SUPPLIED ENTRIES:
::::

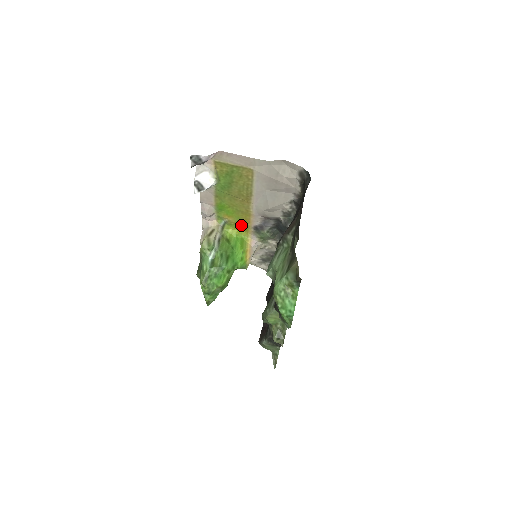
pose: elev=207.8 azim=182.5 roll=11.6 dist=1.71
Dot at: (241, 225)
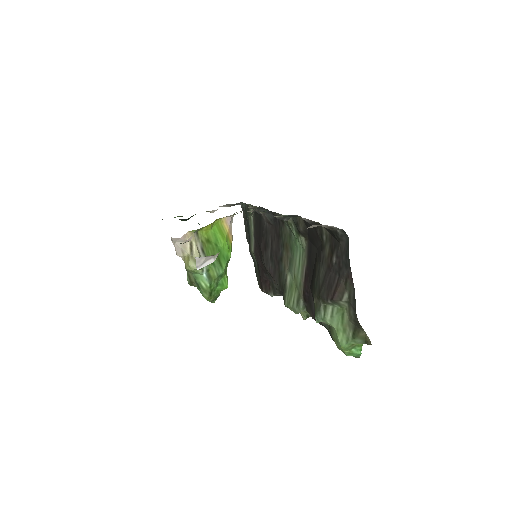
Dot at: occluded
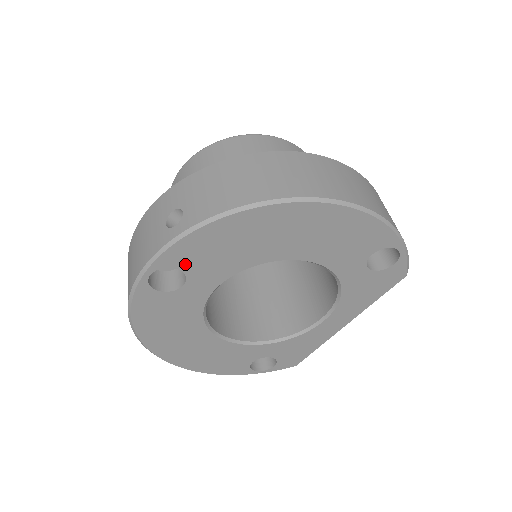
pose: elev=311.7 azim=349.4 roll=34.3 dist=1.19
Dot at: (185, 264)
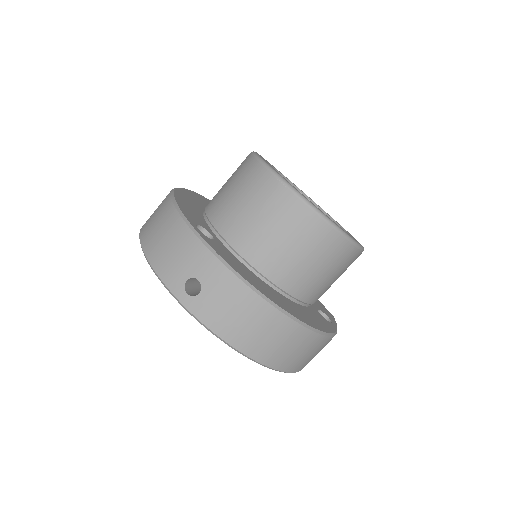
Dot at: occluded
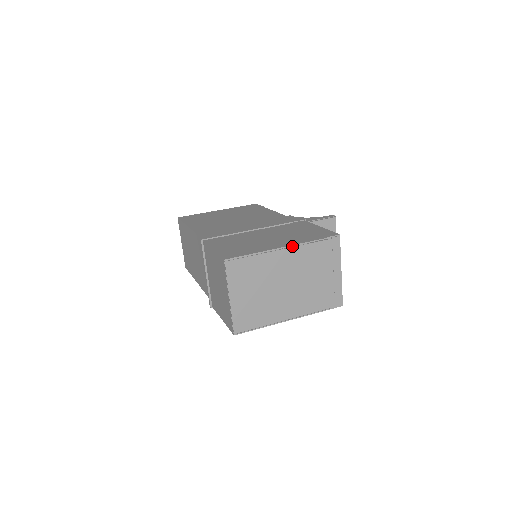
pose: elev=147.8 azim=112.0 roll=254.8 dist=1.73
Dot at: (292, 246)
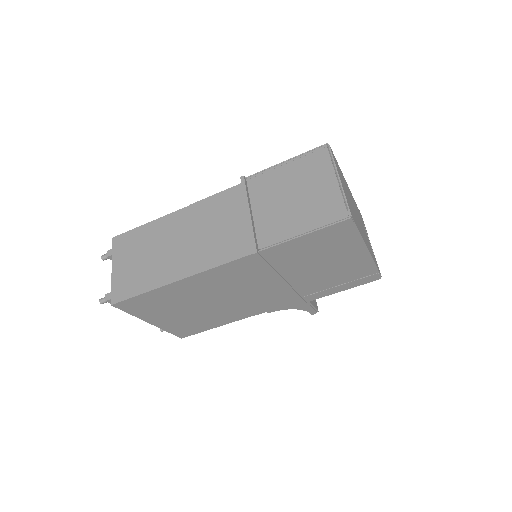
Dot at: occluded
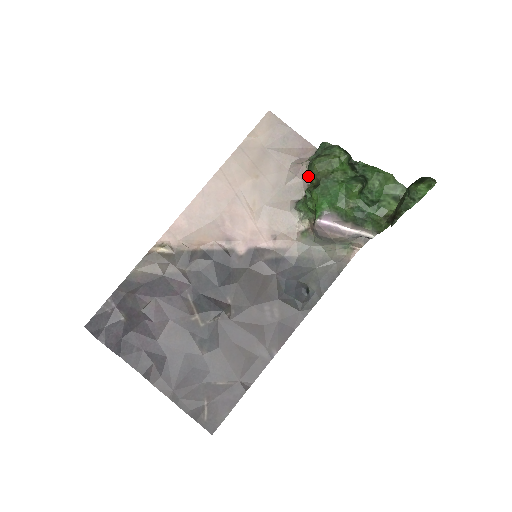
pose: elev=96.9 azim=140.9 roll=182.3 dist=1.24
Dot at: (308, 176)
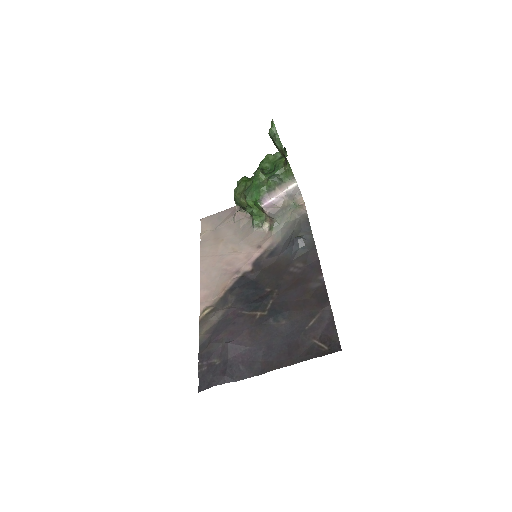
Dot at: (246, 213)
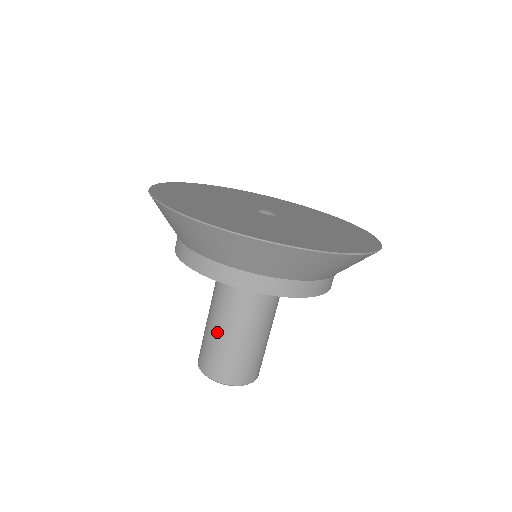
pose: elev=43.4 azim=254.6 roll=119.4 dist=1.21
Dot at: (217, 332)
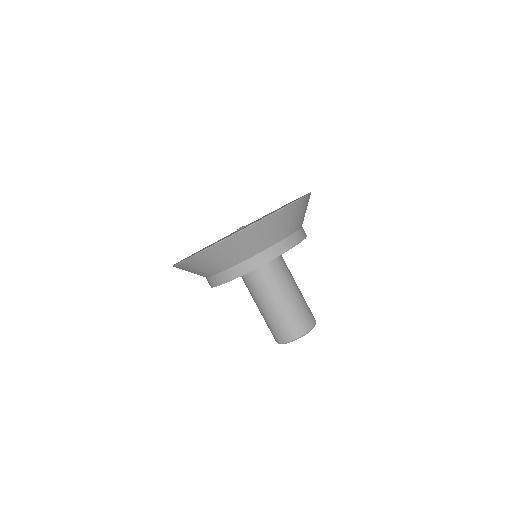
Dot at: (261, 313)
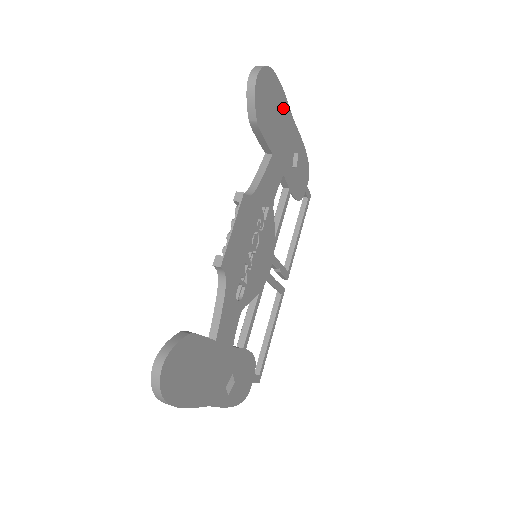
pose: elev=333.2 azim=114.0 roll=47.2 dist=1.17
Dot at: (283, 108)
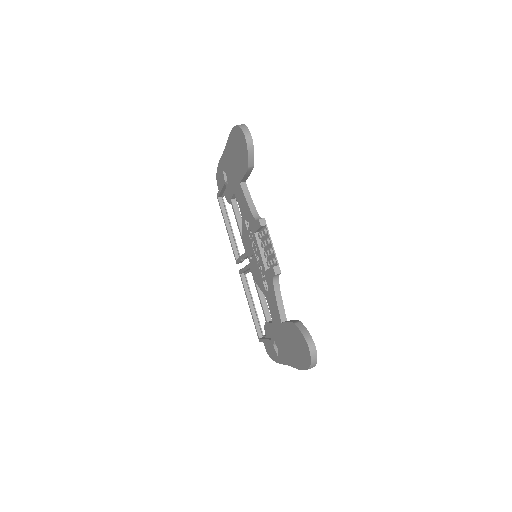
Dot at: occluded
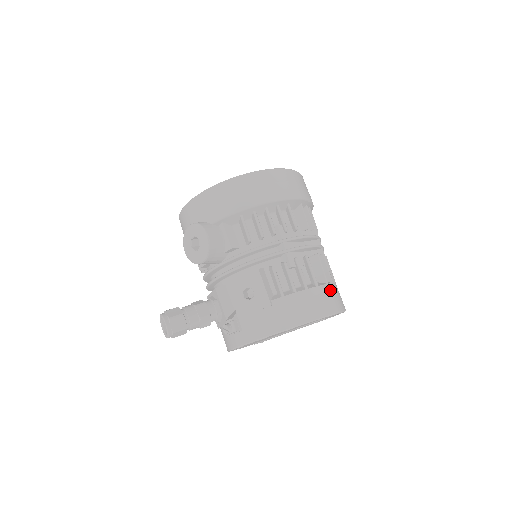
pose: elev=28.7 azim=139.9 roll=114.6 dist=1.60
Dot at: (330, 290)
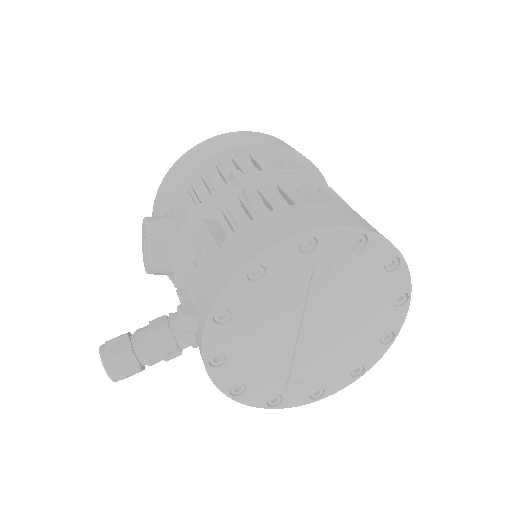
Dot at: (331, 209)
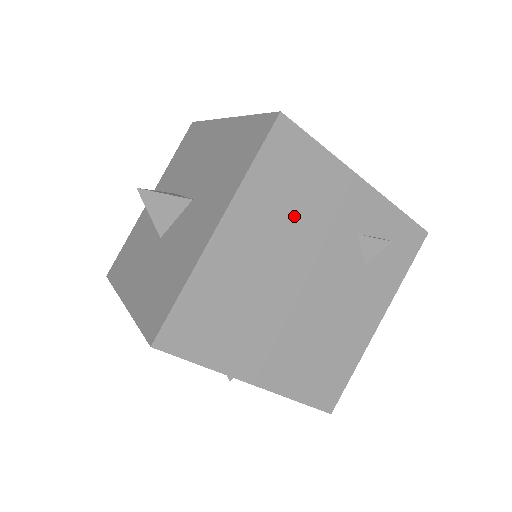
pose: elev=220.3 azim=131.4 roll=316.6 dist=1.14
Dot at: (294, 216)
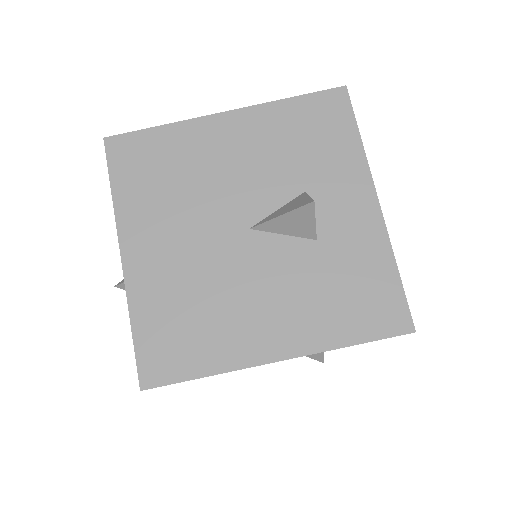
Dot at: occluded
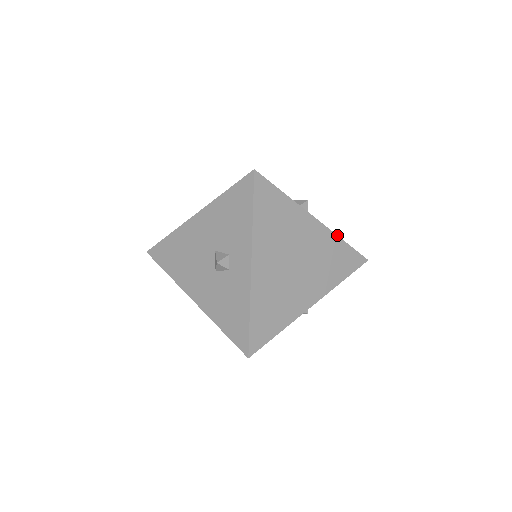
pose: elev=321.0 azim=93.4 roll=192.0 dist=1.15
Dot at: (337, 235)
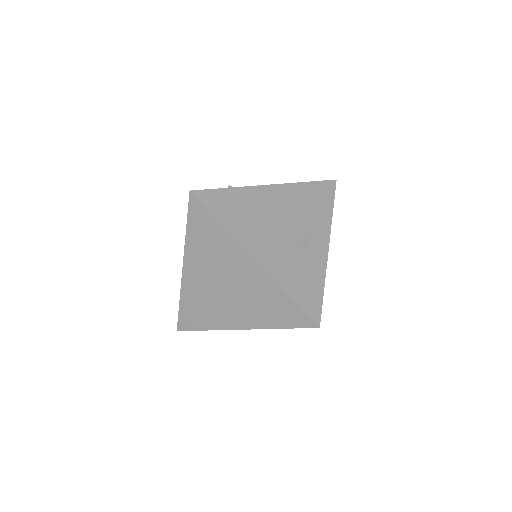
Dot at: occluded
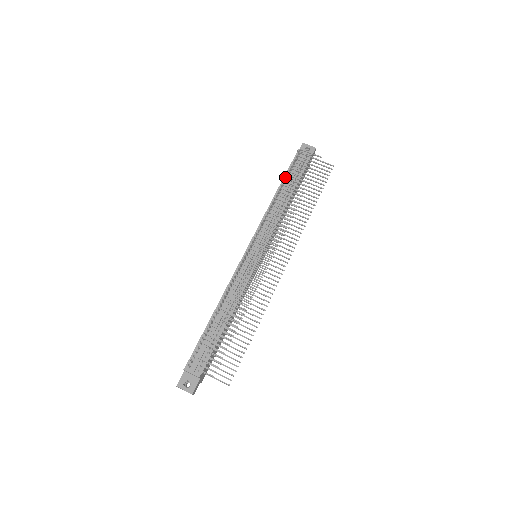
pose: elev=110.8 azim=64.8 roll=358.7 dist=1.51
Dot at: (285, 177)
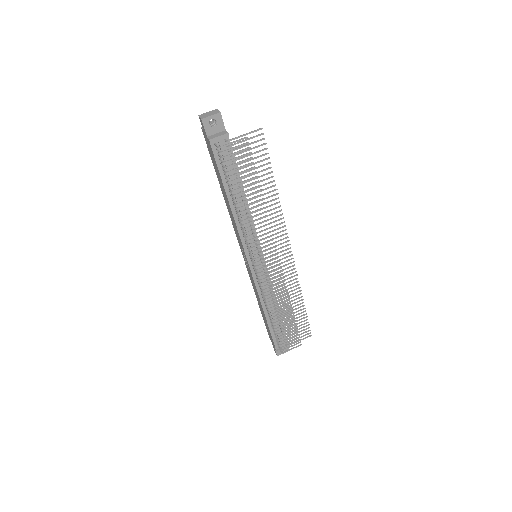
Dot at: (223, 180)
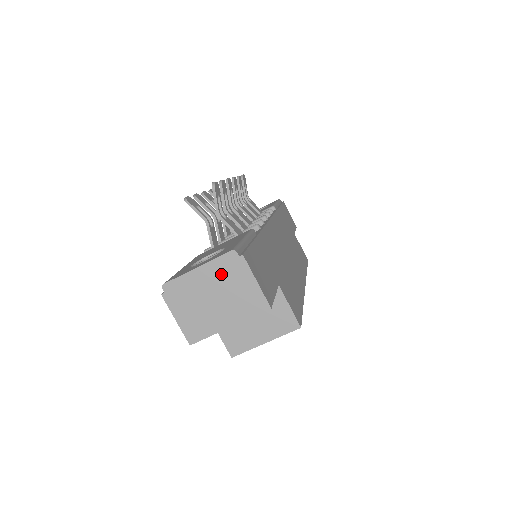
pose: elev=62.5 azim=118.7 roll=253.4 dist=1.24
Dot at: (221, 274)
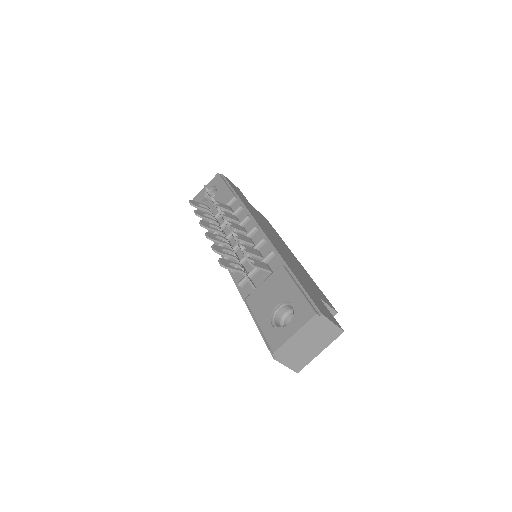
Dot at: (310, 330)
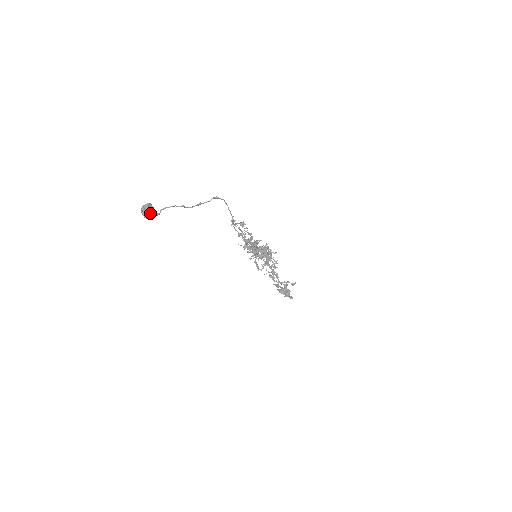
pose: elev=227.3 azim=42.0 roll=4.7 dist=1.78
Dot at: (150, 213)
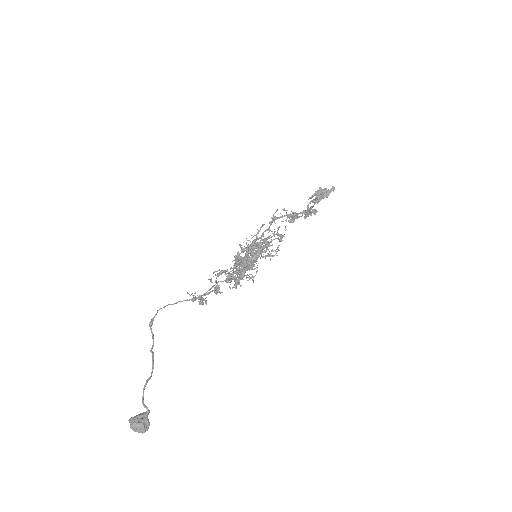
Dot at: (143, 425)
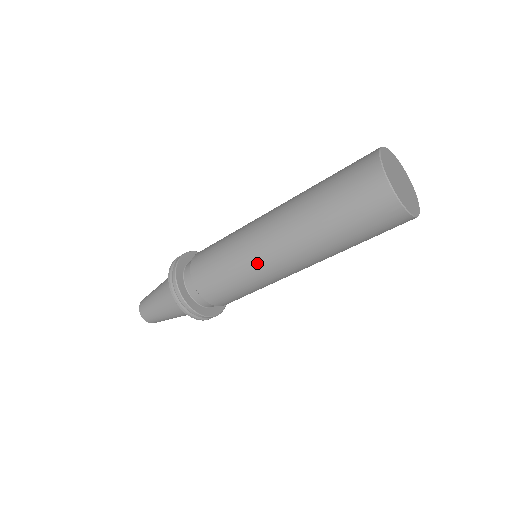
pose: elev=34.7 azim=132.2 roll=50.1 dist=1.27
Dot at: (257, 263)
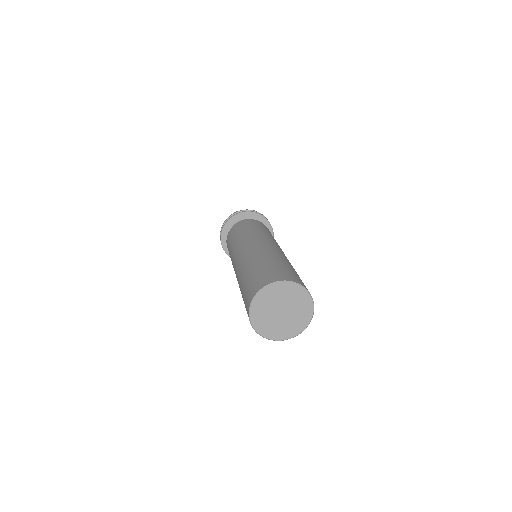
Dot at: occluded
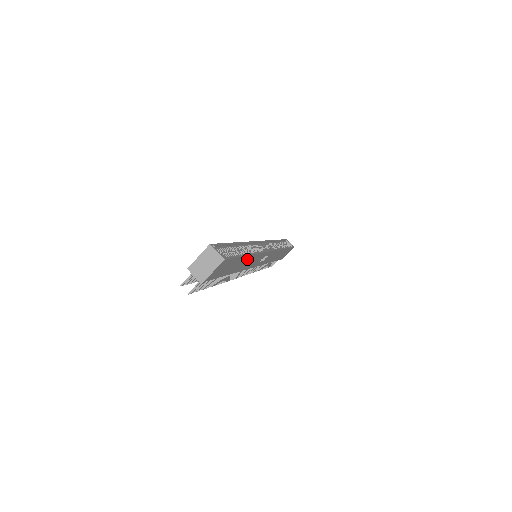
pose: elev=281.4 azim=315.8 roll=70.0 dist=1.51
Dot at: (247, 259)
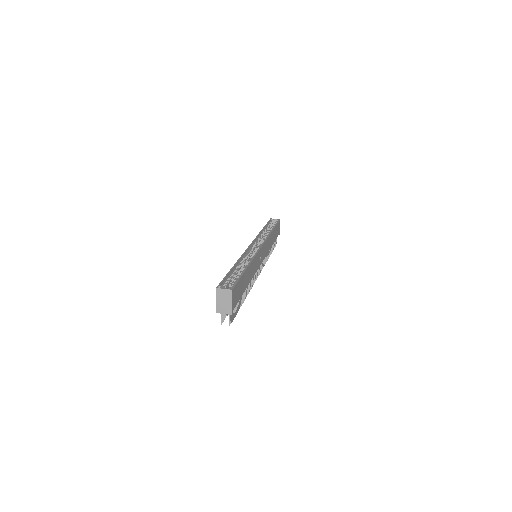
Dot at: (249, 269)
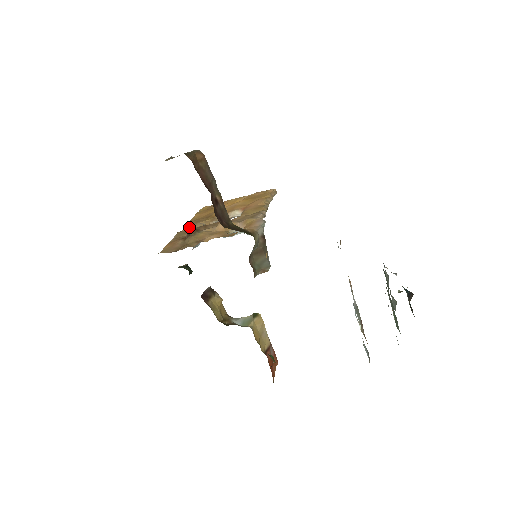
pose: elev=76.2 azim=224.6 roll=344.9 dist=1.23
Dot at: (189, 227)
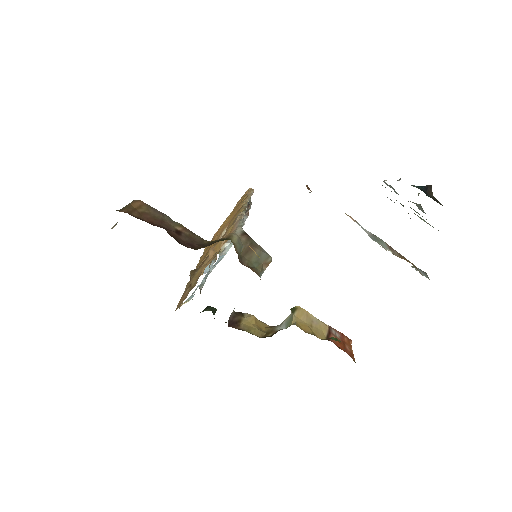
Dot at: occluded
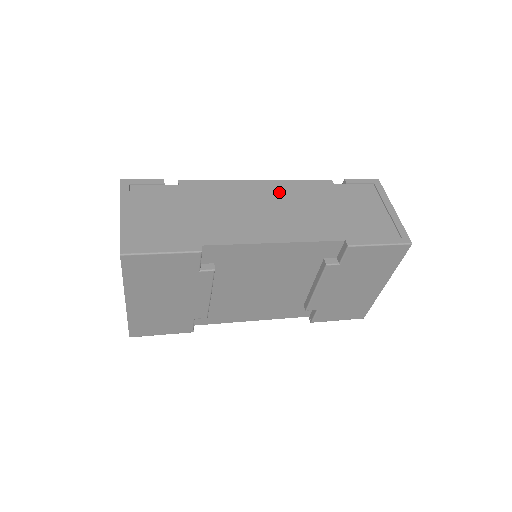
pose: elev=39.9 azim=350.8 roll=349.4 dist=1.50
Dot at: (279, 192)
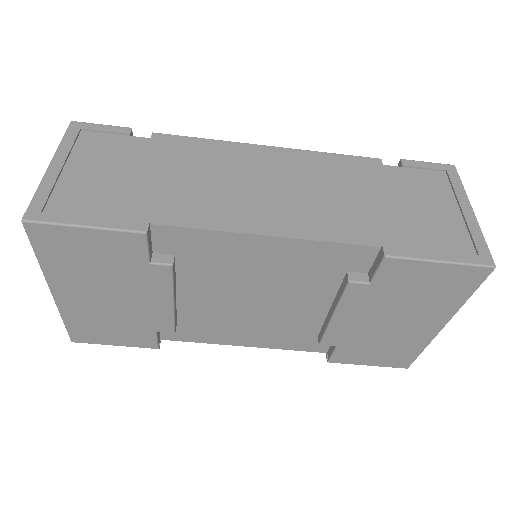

::::

WRITTEN REQUEST: Rewrite the stretch of the listing from the line containing "pose: elev=333.2 azim=114.0" through the end of the listing, swapping "dist" for "distance" and changing nothing else. Omit the picture lines from what you give back.

SOLUTION FOR THIS EXERCISE:
pose: elev=333.2 azim=114.0 roll=47.2 distance=1.17
Dot at: (283, 108)
Dot at: occluded
pose: elev=28.7 azim=139.9 roll=114.6 distance=1.60
Dot at: (330, 290)
Dot at: (331, 209)
pose: elev=220.3 azim=131.4 roll=316.6 distance=1.14
Dot at: (294, 216)
Dot at: occluded
pose: elev=321.0 azim=93.4 roll=192.0 distance=1.15
Dot at: (337, 235)
Dot at: occluded
pose: elev=110.8 azim=64.8 roll=358.7 distance=1.51
Dot at: (285, 177)
Dot at: (223, 180)
pose: elev=62.5 azim=118.7 roll=253.4 distance=1.24
Dot at: (221, 274)
Dot at: (310, 330)
pose: elev=227.3 azim=42.0 roll=4.7 distance=1.78
Dot at: (150, 213)
Dot at: (143, 425)
pose: elev=34.7 azim=132.2 roll=50.1 distance=1.27
Dot at: (257, 263)
Dot at: occluded
pose: elev=281.4 azim=315.8 roll=70.0 distance=1.51
Dot at: (247, 259)
Dot at: (249, 269)
pose: elev=76.2 azim=224.6 roll=344.9 distance=1.23
Dot at: (189, 227)
Dot at: occluded
pose: elev=39.9 azim=350.8 roll=349.4 distance=1.50
Dot at: (279, 192)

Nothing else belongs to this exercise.